▸ **Instructions to follow**
Give back the lines of the entries below exactly as written, from the first line to the line holding "añadir 400 km de rango", both included, with the pictures omitted.

- - - - -

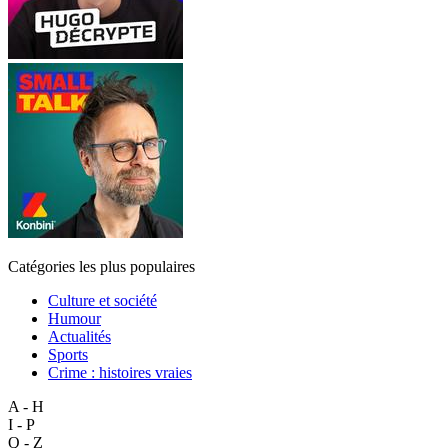
Catégories les plus populaires
Culture et société
Humour
Actualités
Sports
Crime : histoires vraies
A - H
I - P
Q - Z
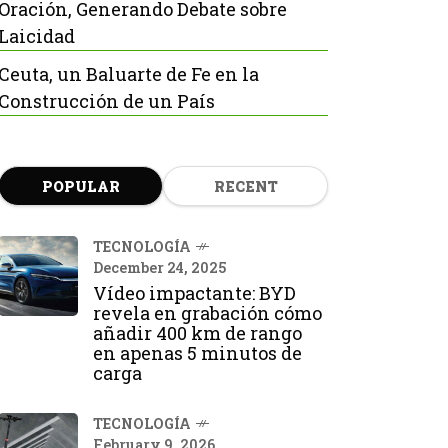
Oración, Generando Debate sobre
Laicidad
Ceuta, un Baluarte de Fe en la
Construcción de un País
POPULAR
RECENT
TECNOLOGÍA
December 24, 2025
Vídeo impactante: BYD
revela en grabación cómo
añadir 400 km de rango
en apenas 5 minutos de
carga
TECNOLOGÍA
February 9, 2026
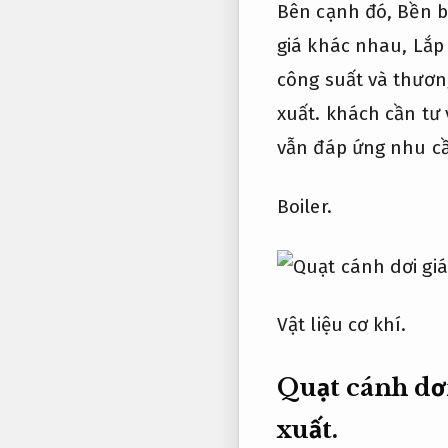
Bên cạnh đó,
Bền b
giá khác nhau,
Lắp
công suất và thươn
xuất.
khách cần tư v
vẫn đáp ứng nhu cầ
Boiler.
Vật liệu cơ khí.
Quạt cánh dơ
xuất.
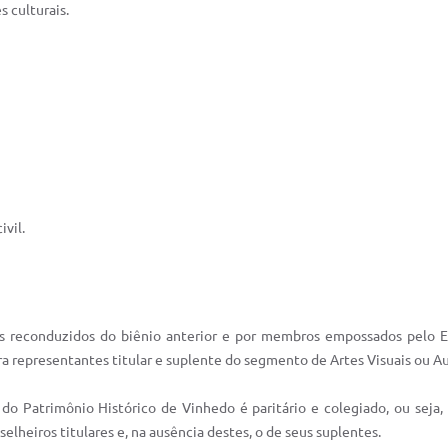
s culturais.
vil.
 reconduzidos do biênio anterior e por membros empossados pelo 
a representantes titular e suplente do segmento de Artes Visuais ou Aud
a do Patrimônio Histórico de Vinhedo é paritário e colegiado, ou se
selheiros titulares e, na ausência destes, o de seus suplentes.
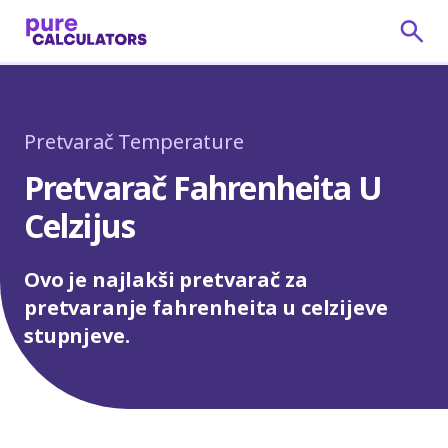
Pretvarač Temperature
Pretvarač Fahrenheita U
Celzijus
Ovo je najlakši pretvarač za
pretvaranje fahrenheita u celzijeve
stupnjeve.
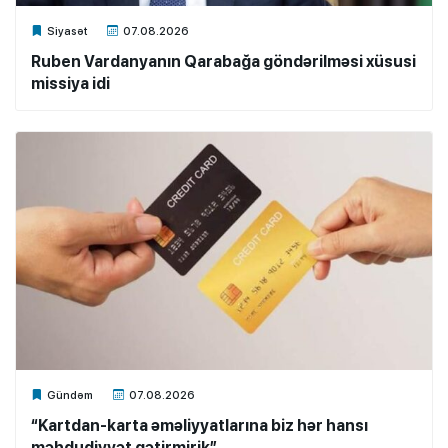
Xalq.Online
Siyasət
07.08.2026
Ruben Vardanyanın Qarabağa göndərilməsi xüsusi
missiya idi
Xalq.Online
Gündəm
07.08.2026
“Kartdan-karta əməliyyatlarına biz hər hansı
məhdudiyyət gətirmirik”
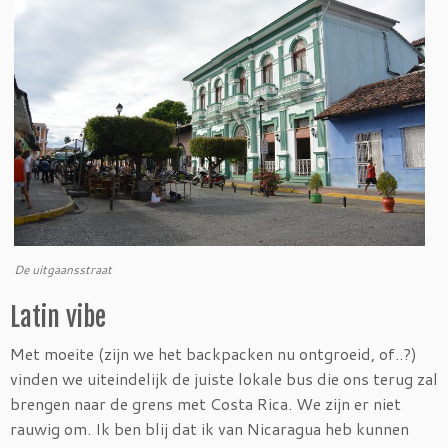
De uitgaansstraat
Latin vibe
Met moeite (zijn we het backpacken nu ontgroeid, of..?)
vinden we uiteindelijk de juiste lokale bus die ons terug zal
brengen naar de grens met Costa Rica. We zijn er niet
rauwig om. Ik ben blij dat ik van Nicaragua heb kunnen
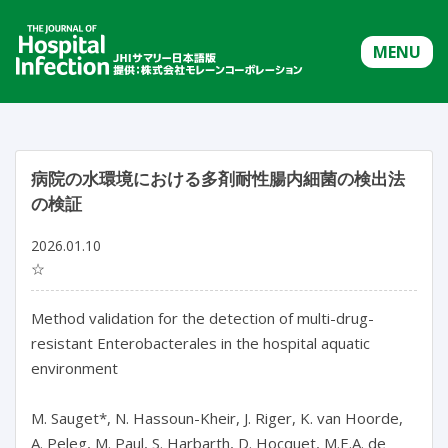
MENU
病院の水環境における多剤耐性腸内細菌の検出法
の検証
2026.01.10
☆
Method validation for the detection of multi-drug-
resistant Enterobacterales in the hospital aquatic 
environment

M. Sauget*, N. Hassoun-Kheir, J. Riger, K. van Hoorde, 
A. Peleg, M. Paul, S. Harbarth, D. Hocquet, M.E.A. de 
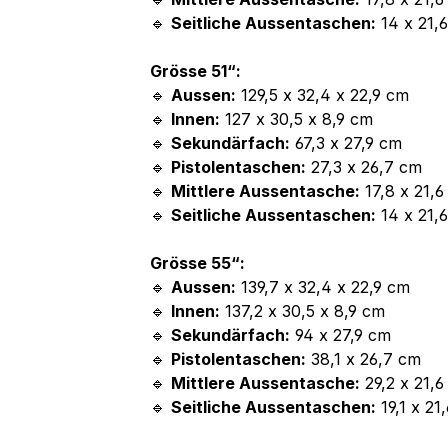
🔹
Seitliche Aussentaschen:
14 x 21,
Grösse 51“:
🔹
Aussen:
129,5 x 32,4 x 22,9 cm
🔹
Innen:
127 x 30,5 x 8,9 cm
🔹
Sekundärfach:
67,3 x 27,9 cm
🔹
Pistolentaschen:
27,3 x 26,7 cm
🔹
Mittlere Aussentasche:
17,8 x 21,6
🔹
Seitliche Aussentaschen:
14 x 21,
Grösse 55“:
🔹
Aussen:
139,7 x 32,4 x 22,9 cm
🔹
Innen:
137,2 x 30,5 x 8,9 cm
🔹
Sekundärfach:
94 x 27,9 cm
🔹
Pistolentaschen:
38,1 x 26,7 cm
🔹
Mittlere Aussentasche:
29,2 x 21,6
🔹
Seitliche Aussentaschen:
19,1 x 21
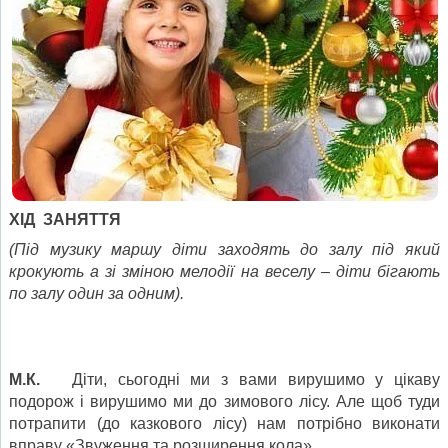
ХІД ЗАНЯТТЯ
(Під музику маршу діти заходять до залу під який
крокують а зі зміною мелодії на веселу – діти бігають
по залу один за одним).
М.К.
Діти, сьогодні ми з вами вирушимо у цікаву
подорож і вирушимо ми до зимового лісу. Але щоб туди
потрапити (до казкового лісу) нам потрібно виконати
вправу «Звуження та розширення кола».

- - - - -

▸ **Task response**
Catégories les plus populaires
Culture et société
Humour
Actualités
Sports
Crime : histoires vraies
A - H
I - P
Q - Z
Oración, Generando Debate sobre
Laicidad
Ceuta, un Baluarte de Fe en la
Construcción de un País
POPULAR
RECENT
TECNOLOGÍA
December 24, 2025
Vídeo impactante: BYD
revela en grabación cómo
añadir 400 km de rango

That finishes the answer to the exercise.